_YOUR TASK:_ Copy each of the following lines character for character, from the first to the last.

_RECORD EXCERPTS:_

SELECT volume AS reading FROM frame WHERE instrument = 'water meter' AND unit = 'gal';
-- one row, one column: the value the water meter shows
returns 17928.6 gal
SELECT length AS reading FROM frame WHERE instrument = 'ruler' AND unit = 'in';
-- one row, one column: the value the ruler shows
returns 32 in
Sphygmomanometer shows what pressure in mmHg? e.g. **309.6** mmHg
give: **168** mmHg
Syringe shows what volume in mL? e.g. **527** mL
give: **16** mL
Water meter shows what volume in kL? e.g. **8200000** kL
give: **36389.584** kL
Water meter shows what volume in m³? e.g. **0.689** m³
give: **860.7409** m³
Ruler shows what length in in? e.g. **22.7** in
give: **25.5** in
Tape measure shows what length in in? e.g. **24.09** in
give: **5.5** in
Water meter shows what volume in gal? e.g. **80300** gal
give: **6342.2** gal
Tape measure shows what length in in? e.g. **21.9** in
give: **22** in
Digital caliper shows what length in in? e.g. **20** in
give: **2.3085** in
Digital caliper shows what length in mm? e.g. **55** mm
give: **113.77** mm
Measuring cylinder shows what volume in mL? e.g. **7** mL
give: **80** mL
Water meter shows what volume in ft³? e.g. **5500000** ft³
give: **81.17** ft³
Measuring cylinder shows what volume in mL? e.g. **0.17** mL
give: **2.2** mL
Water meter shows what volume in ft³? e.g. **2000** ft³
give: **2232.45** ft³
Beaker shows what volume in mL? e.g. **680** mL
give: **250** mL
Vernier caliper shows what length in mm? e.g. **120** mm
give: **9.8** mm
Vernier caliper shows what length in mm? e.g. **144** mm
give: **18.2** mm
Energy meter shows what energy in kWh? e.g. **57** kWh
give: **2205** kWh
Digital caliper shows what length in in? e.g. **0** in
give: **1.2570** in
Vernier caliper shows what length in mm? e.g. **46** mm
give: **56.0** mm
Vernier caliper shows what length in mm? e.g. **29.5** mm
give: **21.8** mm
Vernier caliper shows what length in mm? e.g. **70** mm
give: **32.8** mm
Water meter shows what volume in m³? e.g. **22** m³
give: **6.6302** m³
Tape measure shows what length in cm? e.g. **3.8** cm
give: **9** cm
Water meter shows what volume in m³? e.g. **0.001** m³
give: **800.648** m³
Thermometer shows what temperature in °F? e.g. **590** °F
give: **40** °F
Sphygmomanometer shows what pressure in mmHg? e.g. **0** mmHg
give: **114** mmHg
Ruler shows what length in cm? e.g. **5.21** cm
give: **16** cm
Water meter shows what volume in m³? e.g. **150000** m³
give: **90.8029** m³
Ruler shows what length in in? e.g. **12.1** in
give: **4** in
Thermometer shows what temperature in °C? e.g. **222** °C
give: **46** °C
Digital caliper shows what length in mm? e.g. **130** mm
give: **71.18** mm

_TASK ANSWER:_
SELECT volume AS reading FROM frame WHERE instrument = 'water meter' AND unit = 'gal';
-- one row, one column: the value the water meter shows
returns 17928.6 gal
SELECT length AS reading FROM frame WHERE instrument = 'ruler' AND unit = 'in';
-- one row, one column: the value the ruler shows
returns 32 in
Sphygmomanometer shows what pressure in mmHg? e.g. **309.6** mmHg
give: **168** mmHg
Syringe shows what volume in mL? e.g. **527** mL
give: **16** mL
Water meter shows what volume in kL? e.g. **8200000** kL
give: **36389.584** kL
Water meter shows what volume in m³? e.g. **0.689** m³
give: **860.7409** m³
Ruler shows what length in in? e.g. **22.7** in
give: **25.5** in
Tape measure shows what length in in? e.g. **24.09** in
give: **5.5** in
Water meter shows what volume in gal? e.g. **80300** gal
give: **6342.2** gal
Tape measure shows what length in in? e.g. **21.9** in
give: **22** in
Digital caliper shows what length in in? e.g. **20** in
give: **2.3085** in
Digital caliper shows what length in mm? e.g. **55** mm
give: **113.77** mm
Measuring cylinder shows what volume in mL? e.g. **7** mL
give: **80** mL
Water meter shows what volume in ft³? e.g. **5500000** ft³
give: **81.17** ft³
Measuring cylinder shows what volume in mL? e.g. **0.17** mL
give: **2.2** mL
Water meter shows what volume in ft³? e.g. **2000** ft³
give: **2232.45** ft³
Beaker shows what volume in mL? e.g. **680** mL
give: **250** mL
Vernier caliper shows what length in mm? e.g. **120** mm
give: **9.8** mm
Vernier caliper shows what length in mm? e.g. **144** mm
give: **18.2** mm
Energy meter shows what energy in kWh? e.g. **57** kWh
give: **2205** kWh
Digital caliper shows what length in in? e.g. **0** in
give: **1.2570** in
Vernier caliper shows what length in mm? e.g. **46** mm
give: **56.0** mm
Vernier caliper shows what length in mm? e.g. **29.5** mm
give: **21.8** mm
Vernier caliper shows what length in mm? e.g. **70** mm
give: **32.8** mm
Water meter shows what volume in m³? e.g. **22** m³
give: **6.6302** m³
Tape measure shows what length in cm? e.g. **3.8** cm
give: **9** cm
Water meter shows what volume in m³? e.g. **0.001** m³
give: **800.648** m³
Thermometer shows what temperature in °F? e.g. **590** °F
give: **40** °F
Sphygmomanometer shows what pressure in mmHg? e.g. **0** mmHg
give: **114** mmHg
Ruler shows what length in cm? e.g. **5.21** cm
give: **16** cm
Water meter shows what volume in m³? e.g. **150000** m³
give: **90.8029** m³
Ruler shows what length in in? e.g. **12.1** in
give: **4** in
Thermometer shows what temperature in °C? e.g. **222** °C
give: **46** °C
Digital caliper shows what length in mm? e.g. **130** mm
give: **71.18** mm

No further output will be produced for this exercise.